Ambulance Staff Set To Demonstrate Against Cuts

Some ambulance workers are preparing to stage a demonstration over plans to change the way vehicles are sent out, which they say will lead to poor response times and spending cuts.

Staff from the East Anglian Ambulance Service who are part of the GMB union say they're worried  job cuts will put lives in danger, and are planning to protest outside the East of England Ambulance Trust board meeting.

They say that the EEAS Trust is moving away from vehicles with qualified staff that are able to respond to all types of emergencies, to vehicles that are not equipped or staffed to deal with all emergencies. They say it'll mean, in many cases two vehicles will be sent to each call which will put greater pressure on the system, and will mean there are fewer emergency vehicles available than there are now.

However, the EEAT say Ambulance rota changes to retain existing staff and provide an improving service to patients while needing to save £50m over the next five years will see resources taken out from areas and times of underuse and put in where and when they are most needed.

The East of England Ambulance Service NHS Trust (EEAST) is required to save this money as its part of overall NHS efficiency savings. But EEAST is avoiding the need for redundancies and, as well as keeping all its existing staff – at nearly double the number compared to five years ago – is recruiting 140 emergency care assistants (ECAs) for non-emergency work so more skilled medics will be available for life-threatening emergencies which make up just a small percentage of total calls. This means more efficient use of resources and tax payers’ money. It is all thanks to the most sophisticated demand analysis to date informing revisions to rotas to ensure crews and where and when they are really needed.

In addition, the removal of rota lines that have been vacant for some time has been made possible by the introduction last year of clinical support desks (CSDs) in the control room saving 900 unnecessary ambulance journeys a week. Instead the CSDs signpost patients who don’t need an ambulance response to more appropriate treatment.

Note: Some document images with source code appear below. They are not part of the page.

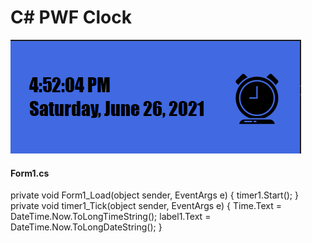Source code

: <h1>C# PWF Clock</h1>
<img src="DateTime.png"/>
<h4>Form1.cs</h4>

  private void Form1_Load(object sender, EventArgs e)
        {
            timer1.Start();
        }
 private void timer1_Tick(object sender, EventArgs e)
        {
            Time.Text = DateTime.Now.ToLongTimeString();
            label1.Text = DateTime.Now.ToLongDateString();
        }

And the Trust will be significantly cutting down on the number of planned current shifts which currently go unfilled on a daily basis for the best possible cover with comprehensive plans to reduce absence from 28% to 20% by better management of course attendance, holiday and sickness. More tailored rotas based on a clear demonstration of need also means local cover will be more protected as vehicles will be better ringfenced within their assigned community instead of being routinely drawn out to urban areas further afield as at present. Hayden Newton, Chief Executive of EEAST, said: “We face the challenge of saving £50m over five years as our part of cost savings but we are finding a way forward while protecting staff and patients with more efficient and intelligent use of resources. “With 900 calls a week no longer being sent an ambulance unnecessarily, the most sophisticated review ever undertaken of the service demonstrates that, by matching resources to demand while more effectively ringfencing crews to local areas – so those areas are actually better covered than at present when crews are routinely sent elsewhere – we can find a way forward while maintaining patient care, building on improved response times and keeping frontline staff at nearly double the number five years ago. “Vehicle make up may be different to reflect patient demand more efficiently when only about half of the patients we attend on scene need to be taken to hospital.”